Chegar lá não é fácil. O caminho inclui estradas sinuosas e estreitas que acompanham o verde luxurioso da montanha e que fizeram as delícias do motor do ventura-móbil. Não é de espantar que Gondramaz seja uma Meca para amantes da prática de BTT. Também o é para caminheiros, com vários trilhos disponíveis, como o caminho de xisto que se inicia logo no final da aldeia e que permite ir à aventura por meio de uma vegetação frondosa repleta de azinheiras, castanheiros e carvalhos.

Ao chegar à aldeia, cuidado, não façam como a S. que ia toda decidida a conduzir o ventura pela estrada de terra batida e depois teve de fazer marcha atrás – não tem saída. Estacionem mesmo ali no largo. Ao sairmos do carro, foi como se entrássemos numa aldeia de bonecas. Era tudo tão lindo, tão mimoso, simplesmente adorável. Em cada inspiração bebia-se silêncio, tranquilidade e paz numa sinfonia onde todos os sentidos exaltavam.

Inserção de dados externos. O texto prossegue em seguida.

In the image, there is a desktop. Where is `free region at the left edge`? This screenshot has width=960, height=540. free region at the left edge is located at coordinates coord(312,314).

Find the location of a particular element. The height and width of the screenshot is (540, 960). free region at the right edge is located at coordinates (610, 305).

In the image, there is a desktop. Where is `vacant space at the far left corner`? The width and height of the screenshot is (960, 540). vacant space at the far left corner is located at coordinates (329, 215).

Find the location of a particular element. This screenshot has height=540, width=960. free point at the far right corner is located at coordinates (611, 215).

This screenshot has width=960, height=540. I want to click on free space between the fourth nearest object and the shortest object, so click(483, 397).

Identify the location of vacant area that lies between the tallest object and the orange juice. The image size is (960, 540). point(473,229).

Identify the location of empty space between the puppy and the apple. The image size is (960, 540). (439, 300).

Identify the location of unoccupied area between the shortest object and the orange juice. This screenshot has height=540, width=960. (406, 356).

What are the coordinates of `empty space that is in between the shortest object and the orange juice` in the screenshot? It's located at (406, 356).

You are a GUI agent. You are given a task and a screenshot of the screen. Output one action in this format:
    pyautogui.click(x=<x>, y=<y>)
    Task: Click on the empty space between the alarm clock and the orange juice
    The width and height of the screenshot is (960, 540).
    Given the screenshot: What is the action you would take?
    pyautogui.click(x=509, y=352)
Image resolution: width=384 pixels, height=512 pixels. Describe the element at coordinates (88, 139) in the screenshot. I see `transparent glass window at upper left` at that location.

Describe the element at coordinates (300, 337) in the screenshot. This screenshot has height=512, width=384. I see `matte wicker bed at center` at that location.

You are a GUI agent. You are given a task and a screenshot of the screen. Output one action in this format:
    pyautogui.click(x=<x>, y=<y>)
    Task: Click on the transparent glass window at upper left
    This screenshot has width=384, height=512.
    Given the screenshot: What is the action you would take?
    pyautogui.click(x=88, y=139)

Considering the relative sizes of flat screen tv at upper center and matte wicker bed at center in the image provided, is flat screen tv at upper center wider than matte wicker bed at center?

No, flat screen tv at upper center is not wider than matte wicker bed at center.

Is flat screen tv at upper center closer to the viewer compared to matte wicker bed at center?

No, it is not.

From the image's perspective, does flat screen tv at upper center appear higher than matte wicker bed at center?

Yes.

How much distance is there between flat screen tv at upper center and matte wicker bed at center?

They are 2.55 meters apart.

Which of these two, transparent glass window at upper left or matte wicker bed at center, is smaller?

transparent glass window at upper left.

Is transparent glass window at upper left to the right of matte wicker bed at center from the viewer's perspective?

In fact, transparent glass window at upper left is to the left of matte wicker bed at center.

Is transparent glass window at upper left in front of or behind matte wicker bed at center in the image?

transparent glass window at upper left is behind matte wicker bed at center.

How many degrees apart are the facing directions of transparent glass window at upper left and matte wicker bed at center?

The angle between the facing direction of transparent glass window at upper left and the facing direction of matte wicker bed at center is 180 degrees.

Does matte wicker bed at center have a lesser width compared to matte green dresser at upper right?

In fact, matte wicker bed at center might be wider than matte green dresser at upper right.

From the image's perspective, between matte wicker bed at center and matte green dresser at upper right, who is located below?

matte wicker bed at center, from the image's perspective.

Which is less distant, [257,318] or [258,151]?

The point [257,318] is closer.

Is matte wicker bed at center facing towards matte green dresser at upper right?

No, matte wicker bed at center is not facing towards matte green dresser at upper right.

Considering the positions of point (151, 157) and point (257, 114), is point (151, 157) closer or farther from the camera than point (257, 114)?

Gondramaz é uma aldeia muito pequena, praticamente reduzida a uma rua principal, mas o que lhe falta em tamanho sobeja-lhe em encanto, especialmente ao explorar as ruelas e muitos becos que a compõe, com nomes pitorescos como o Beco do Tintol. Caminhando pelas ruas estreitas e irregulares de xisto, percebe-se ter havido ali grande investimento de fundos europeus para recuperar a aldeia que devia estar bastante degradada. Ficámos muito agradados com a sobriedade de todas as reconstruções e com o esforço em manter a traça original dos casarios e autenticidade da terra, evidente no bonito lavadouro ou na capelinha. As intervenções de requalificação primam pelo bom gosto e elegância, e fazem sobressair aquele que é o bem mais precioso daquele lugar: o xisto. Vá, o segundo bem mais precioso pois o primeiro é seguramente a simpatia das suas gentes. Se lerem o nosso relato do Pátio do Xisto, onde almoçámos, ficarão rendidos à hospitalidade dos residentes de Gondramaz, cujo acolhimento caloroso torna o passeio muito mais especial. Não é por isso despropositado o poema de Miguel Torga logo à entrada, a receber todos os que por lá passam:

A vida é feita de nadas: De grandes serras paradas; À espera de movimento; De Searas onduladas pelo vento. De casas de moradias, caídas e com sinais, De ninhos que outrora havia nas Beiras; De poeira, de sombra de uma figueira; de ver esta maravilha: meu pai a erguer uma videira, como uma mãe que faz uma trança à filha”.